In this February 2001 issue of Marketimer, Brinker now seems to start distancing himself from the October, November and December 2000 “buy QQQQ” advice, and especially from the October Bulletin--now claiming that the "bear market rally" commenced in January. And he take an entirely different tack, while attempting to explain what happened to the market in retrospect. He laid out a whole new “big picture view” on the Nasdaq.

6) March 7, 2001, Marketimer begins with Brinker admitting that "we were wrong in our earlier expectations that a countertrend rally would develop late last year...." He then admits that even his call for a new bear market rally beginning on January 3 "was unable to sustain upward progress in February."

Here is the March 2001 Marketimer prediction: "In our view, the probablilities favor a three to six month bear market rally phase beginning shortly. Such a rally has the potential to carry the Nasdaq composite Index above the 3000 level by spring or summer as measured from the closing lows." (2117.63 as of March 2)

7) Here is what Bob Brinker had to say to subscribers in the April 6, 2001 Marketimer--Page 2; Paragraph 5: "Recent weakness in the Nasdaq 100 Index (QQQ) shares has far exceeded our expectations. However, we believe subscribers holding a position in these shares will eventually be rewarded, although this holding will require both time and patience. With or without a buy signal from our long-term model, we expect the Nasdaq Composite and Nasdaq 100 Index to stage a significant recovery over the next several months."

8) May 7, 2001 Marketimer: "As we stated last month, 'with or without a buy signal from our long-term model, we expect the Nasdaq Composite and Nasdaq 100 Index to stage a significant recovery over the next several months.'"

9) June 2001 Marketimer: About the Nasdaq 100 Index (QQQ) shares, Brinker said: "....we recommend holding these shares for future recovery within our earlier percentage guidelines."

10) July 2001: "We also recommend subscribers with a position in Nasdaq 100 (QQQ) shares hold for price recovery within our earlier percentage guidelines."

11) By the time August 2001 rolled around Brinker had now recommended that suscribers with a "position in Nasdaq 100 (QQQ) shares hold for recovery, although patience will continue to be required in the difficult market environment we are experiencing" QQQs were about $43...

investment.suite101.com
.
August 13, 2006, QQQQ $36.53--OUCH!
.
Poor Bob Brinker, those pesky Q's just keep biting him in the arse, and he keeps digging them into the sand, just like my cats do.
.



To: Kirk © who wrote (23578)8/13/2006 12:43:44 PM
From: shres  Read Replies (1) | Respond to of 42834
 
Man, if that ain't nothin' but a pure spam ad for some penny ante newsletter I don't know what is. Two links no less. I never click on links from you of course.

Hey Kirk I really like this statement....

"...some are jealous of some of the ideas we tried at Suite101 to make money such as Pal Pal donations and getting paid to read advertisements.
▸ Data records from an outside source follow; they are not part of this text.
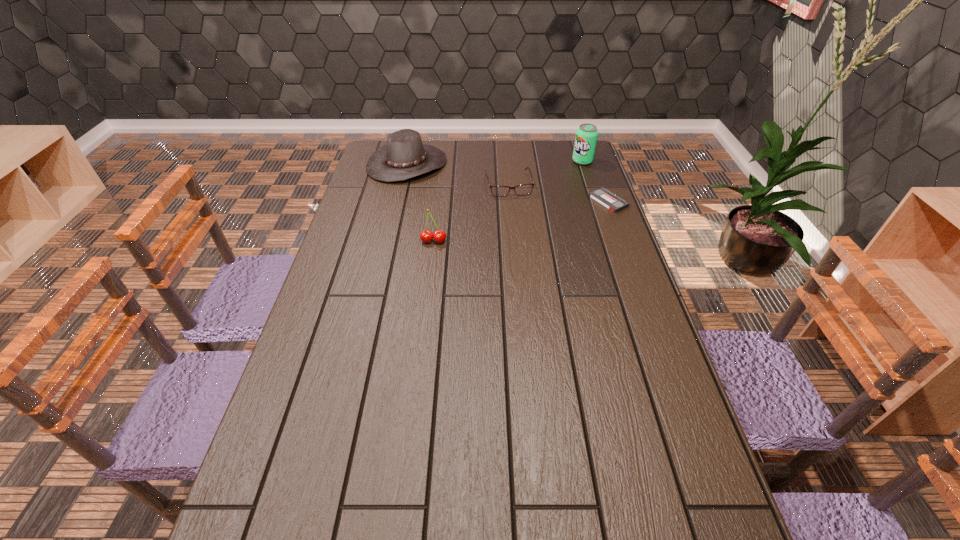
At what (x,y) coordinates should I click in order to perform the action: click on vacant area that lies between the spectacles and the shortest object. Please return your answer as a coordinate pair (x, y). Looking at the image, I should click on (559, 193).

Find the location of a particular element. The height and width of the screenshot is (540, 960). free space between the hat and the tallest object is located at coordinates (494, 163).

Locate an element on the screen. The image size is (960, 540). free area in between the pop soda and the hat is located at coordinates (494, 163).

At what (x,y) coordinates should I click in order to perform the action: click on unoccupied area between the tallest object and the hat. Please return your answer as a coordinate pair (x, y). This screenshot has width=960, height=540. Looking at the image, I should click on (494, 163).

Identify the location of empty location between the hat and the pop soda. (494, 163).

Where is `vacant space that's between the third object from right to left and the nearest object`? The image size is (960, 540). vacant space that's between the third object from right to left and the nearest object is located at coordinates (471, 213).

The height and width of the screenshot is (540, 960). In order to click on blank region between the hat and the fourth tallest object in this screenshot , I will do `click(458, 174)`.

Identify the location of empty location between the shortest object and the cherry. (521, 221).

Identify which object is located as the nearest to the pop soda. Please provide its 2D coordinates. Your answer should be formatted as a tuple, i.e. [(x, y)], where the tuple contains the x and y coordinates of a point satisfying the conditions above.

[(614, 203)]

The width and height of the screenshot is (960, 540). I want to click on object that is the third closest to the hat, so click(x=586, y=135).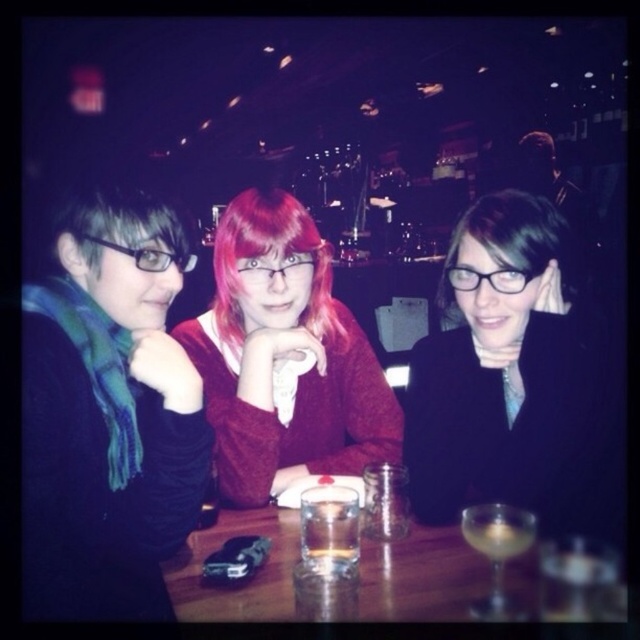
You are a photographer trying to capture a closeup shot of the matte red sweater at center without the pink silky hair at center appearing in the frame. Is this possible given their positions?

The matte red sweater at center is in front of the pink silky hair at center, so it would block the view of the hair. Therefore, you can take a closeup shot of the matte red sweater at center without the pink silky hair at center appearing in the frame.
Who’d have thought such fun ideas would cause such angst for a handful?..."

Golly yes, those WERE fun ideas weren't they? I remember fondly the many (one or more right Kirk?) posters gleefully posting how much fun they had donating to Kirk via his personal PayPal Beggar Button.
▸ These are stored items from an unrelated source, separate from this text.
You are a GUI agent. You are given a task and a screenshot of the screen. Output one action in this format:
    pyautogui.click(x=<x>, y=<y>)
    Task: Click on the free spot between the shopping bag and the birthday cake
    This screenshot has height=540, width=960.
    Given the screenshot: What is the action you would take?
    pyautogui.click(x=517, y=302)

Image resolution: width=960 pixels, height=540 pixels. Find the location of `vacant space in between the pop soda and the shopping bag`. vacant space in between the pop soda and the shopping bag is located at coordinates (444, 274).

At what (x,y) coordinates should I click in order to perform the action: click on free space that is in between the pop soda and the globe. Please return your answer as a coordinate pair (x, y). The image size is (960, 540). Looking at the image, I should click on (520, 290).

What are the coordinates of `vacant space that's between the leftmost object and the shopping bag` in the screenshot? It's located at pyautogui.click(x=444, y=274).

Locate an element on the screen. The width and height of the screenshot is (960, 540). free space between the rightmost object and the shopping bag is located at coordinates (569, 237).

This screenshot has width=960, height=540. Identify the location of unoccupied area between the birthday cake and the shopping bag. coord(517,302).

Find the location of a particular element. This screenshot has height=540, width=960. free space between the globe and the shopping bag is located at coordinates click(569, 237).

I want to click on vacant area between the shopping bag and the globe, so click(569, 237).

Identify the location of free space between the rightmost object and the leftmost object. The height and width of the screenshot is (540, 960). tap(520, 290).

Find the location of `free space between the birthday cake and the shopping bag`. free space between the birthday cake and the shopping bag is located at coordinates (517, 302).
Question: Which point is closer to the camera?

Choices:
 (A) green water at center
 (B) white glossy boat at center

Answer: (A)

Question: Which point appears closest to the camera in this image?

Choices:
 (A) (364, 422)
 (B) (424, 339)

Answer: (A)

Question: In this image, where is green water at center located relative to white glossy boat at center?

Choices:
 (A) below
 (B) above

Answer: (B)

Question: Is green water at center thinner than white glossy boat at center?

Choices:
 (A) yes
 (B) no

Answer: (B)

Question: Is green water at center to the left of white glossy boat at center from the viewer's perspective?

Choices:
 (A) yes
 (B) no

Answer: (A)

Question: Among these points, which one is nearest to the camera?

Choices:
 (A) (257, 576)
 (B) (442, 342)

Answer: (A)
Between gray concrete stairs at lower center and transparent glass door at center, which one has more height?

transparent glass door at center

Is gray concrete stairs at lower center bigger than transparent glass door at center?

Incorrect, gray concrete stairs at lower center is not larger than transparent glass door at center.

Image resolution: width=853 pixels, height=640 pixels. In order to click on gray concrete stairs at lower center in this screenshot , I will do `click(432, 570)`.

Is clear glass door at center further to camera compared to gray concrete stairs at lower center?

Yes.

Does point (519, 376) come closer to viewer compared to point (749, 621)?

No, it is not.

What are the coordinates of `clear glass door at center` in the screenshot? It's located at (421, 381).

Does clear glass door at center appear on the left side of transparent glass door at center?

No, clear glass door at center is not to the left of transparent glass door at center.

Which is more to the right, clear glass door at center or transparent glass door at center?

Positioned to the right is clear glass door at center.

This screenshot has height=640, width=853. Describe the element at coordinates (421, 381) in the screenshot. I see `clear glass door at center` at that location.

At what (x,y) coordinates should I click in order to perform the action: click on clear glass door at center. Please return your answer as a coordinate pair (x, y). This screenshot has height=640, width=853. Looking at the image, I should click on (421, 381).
And the multi-level email ad reading scheme where you may be able to pick up a penny or two reading ads was just a hoot. I remember the group in chat was busy one weekend seeing how many ads they could read while listening to Bob Brinker. I guess they didn't realize at the time that YOU were also getting a penny for each ad THEY read. You rascal you, it's not nice fooling your friends that way.
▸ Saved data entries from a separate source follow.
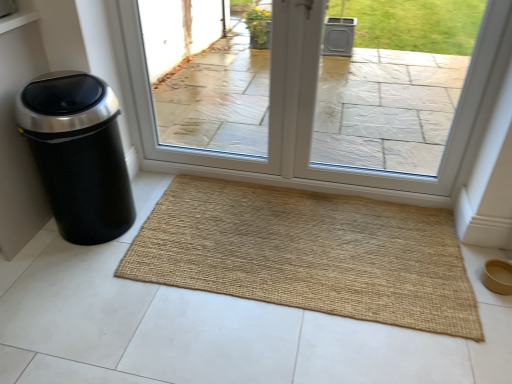
Where is `natural fiber mat at center`? The image size is (512, 384). natural fiber mat at center is located at coordinates (308, 253).

In order to face black matte trash can at left, should I rotate leftwards or rightwards?

Rotate your view left by about 21.879°.

Find the location of a particular element. This screenshot has width=512, height=384. natural fiber mat at center is located at coordinates (308, 253).

Is natural fiber mat at center to the left or to the right of black matte trash can at left in the image?

From the image, it's evident that natural fiber mat at center is to the right of black matte trash can at left.

Is natural fiber mat at center bigger than black matte trash can at left?

No, natural fiber mat at center is not bigger than black matte trash can at left.

How much distance is there between natural fiber mat at center and black matte trash can at left?

25.78 inches.

From a real-world perspective, is natural fiber mat at center above or below black matte trash can at left?

Clearly, from a real-world perspective, natural fiber mat at center is below black matte trash can at left.

Looking at this image, are black matte trash can at left and clear glass door at center far apart?

They are positioned close to each other.

Does point (123, 213) come farther from viewer compared to point (473, 69)?

Yes, point (123, 213) is behind point (473, 69).

From the image's perspective, is black matte trash can at left under clear glass door at center?

Indeed, from the image's perspective, black matte trash can at left is shown beneath clear glass door at center.

Based on their positions, is black matte trash can at left located to the left or right of clear glass door at center?

Based on their positions, black matte trash can at left is located to the left of clear glass door at center.

Looking at this image, from a real-world perspective, is natural fiber mat at center physically below clear glass door at center?

Yes, from a real-world perspective, natural fiber mat at center is below clear glass door at center.

Are natural fiber mat at center and clear glass door at center beside each other?

No, natural fiber mat at center is not making contact with clear glass door at center.

Based on the photo, which point is more forward, (172, 256) or (469, 111)?

Point (172, 256)

What's the angular difference between natural fiber mat at center and clear glass door at center's facing directions?

They differ by 0.579 degrees in their facing directions.

The width and height of the screenshot is (512, 384). Find the location of `window behind the black matte trash can at left`. window behind the black matte trash can at left is located at coordinates coord(314,105).

Can you confirm if clear glass door at center is positioned to the left of black matte trash can at left?

Incorrect, clear glass door at center is not on the left side of black matte trash can at left.

Considering the sizes of clear glass door at center and black matte trash can at left in the image, is clear glass door at center bigger or smaller than black matte trash can at left?

Considering their sizes, clear glass door at center takes up more space than black matte trash can at left.

Which object is further away from the camera taking this photo, clear glass door at center or black matte trash can at left?

clear glass door at center is further from the camera.

Is black matte trash can at left with natural fiber mat at center?

black matte trash can at left is not next to natural fiber mat at center, and they're not touching.

Is black matte trash can at left outside of natural fiber mat at center?

That's correct, black matte trash can at left is outside of natural fiber mat at center.

Which is nearer, (x=79, y=111) or (x=133, y=265)?

The point (x=79, y=111) is closer to the camera.

Could you tell me if clear glass door at center is facing natural fiber mat at center?

Yes.

Considering their positions, is clear glass door at center located in front of or behind natural fiber mat at center?

clear glass door at center is positioned farther from the viewer than natural fiber mat at center.

The width and height of the screenshot is (512, 384). I want to click on mat on the right of the clear glass door at center, so click(x=308, y=253).

Consider the image. From a real-world perspective, between clear glass door at center and natural fiber mat at center, who is vertically lower?

In real-world perspective, natural fiber mat at center is lower.

Identify the location of waste container on the left side of natural fiber mat at center. The image size is (512, 384). (78, 154).

Locate an element on the screen. This screenshot has height=384, width=512. window behind the black matte trash can at left is located at coordinates (314, 105).

Considering their positions, is black matte trash can at left positioned further to clear glass door at center than natural fiber mat at center?

Based on the image, black matte trash can at left appears to be further to clear glass door at center.

Looking at the image, which one is located closer to clear glass door at center, natural fiber mat at center or black matte trash can at left?

natural fiber mat at center.

Considering their positions, is black matte trash can at left positioned closer to natural fiber mat at center than clear glass door at center?

clear glass door at center is closer to natural fiber mat at center.

When comparing their distances from black matte trash can at left, does clear glass door at center or natural fiber mat at center seem closer?

Among the two, natural fiber mat at center is located nearer to black matte trash can at left.

Based on their spatial positions, is clear glass door at center or black matte trash can at left closer to natural fiber mat at center?

Based on the image, clear glass door at center appears to be nearer to natural fiber mat at center.

Estimate the real-world distances between objects in this image. Which object is further from black matte trash can at left, natural fiber mat at center or clear glass door at center?

The object further to black matte trash can at left is clear glass door at center.

Identify the location of window between black matte trash can at left and natural fiber mat at center from left to right. Image resolution: width=512 pixels, height=384 pixels. (314, 105).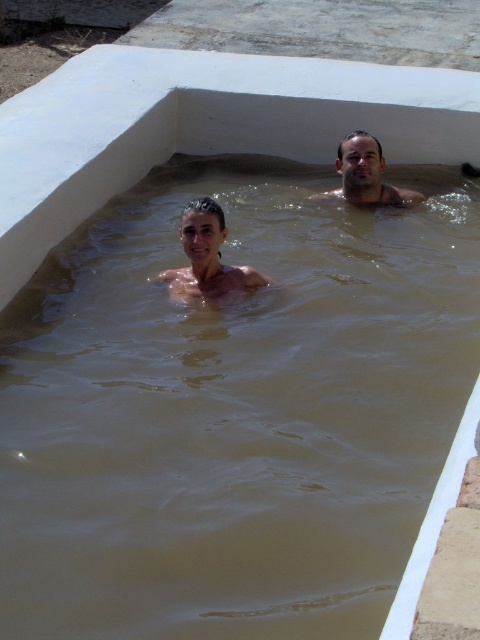
You are designing a life vest for the smooth skin woman at center and the brown skin man at upper right in the pool. Considering their sizes, which one might need a larger life vest?

The brown skin man at upper right needs a larger life vest because he occupies more space than the smooth skin woman at center.

You are designing a life jacket that needs to fit both the smooth skin woman at center and the brown skin man at upper right. Based on their widths, which person requires a larger life jacket size?

The brown skin man at upper right requires a larger life jacket size because his width is greater than that of the smooth skin woman at center.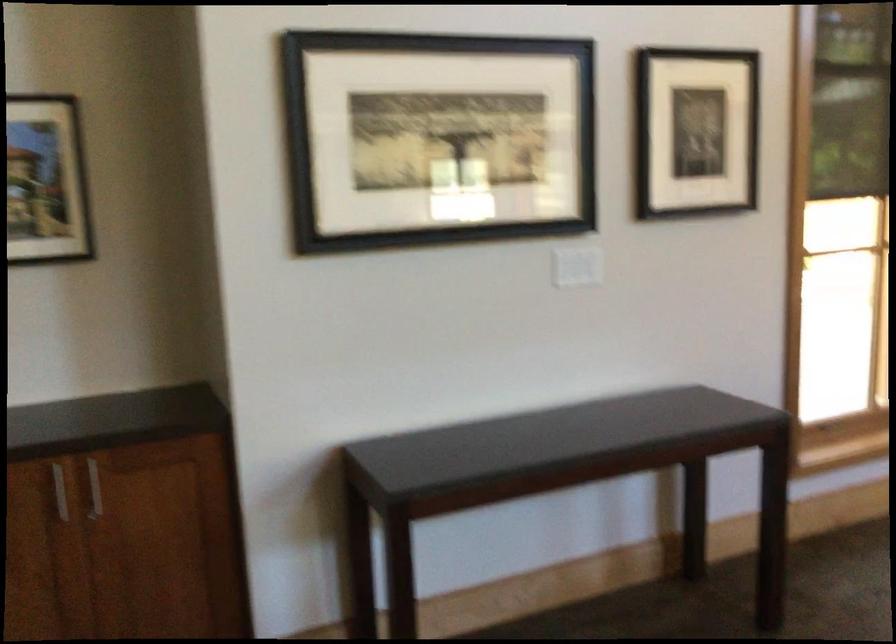
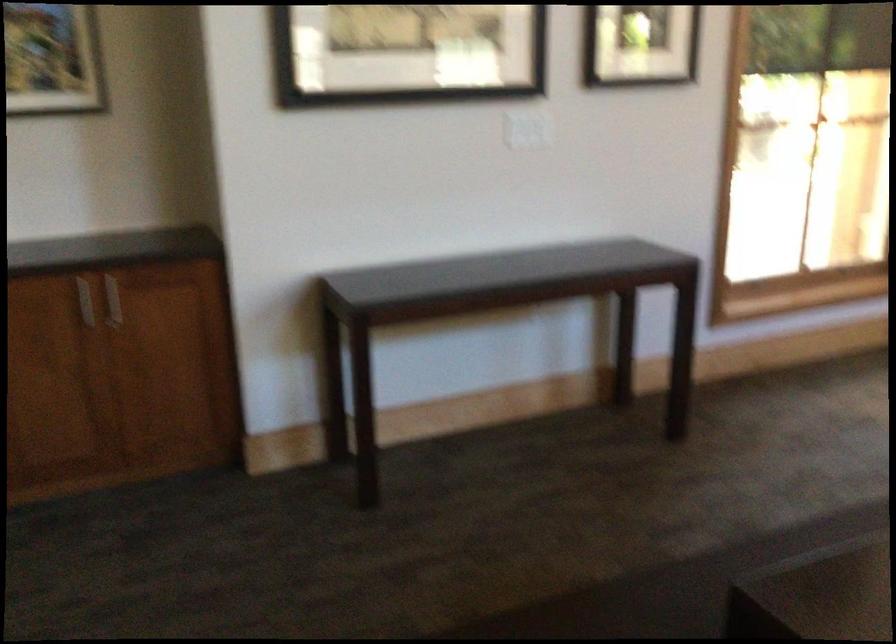
Question: The first image is from the beginning of the video and the second image is from the end. How did the camera likely rotate when shooting the video?

Choices:
 (A) Left
 (B) Right
 (C) Up
 (D) Down

Answer: (D)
You should have a whole thread just devoted to testimonials from folks who had a grand time contributing pennies to your pandering ideas. "A Penny For Kirk" has a certain ring to it don't ya think?

And BTW, Kirk you constantly harp on what a lousy index the QQQQ is. Designed to be shorted you yell.

So why do you use that as your "benchmark" index Kirk? Don't give me blather about beta and nonsense such as that.

A benchmark index is supposed to represent a peer group similar to the portfolio measured. Not some index cherry picked simply to be beaten.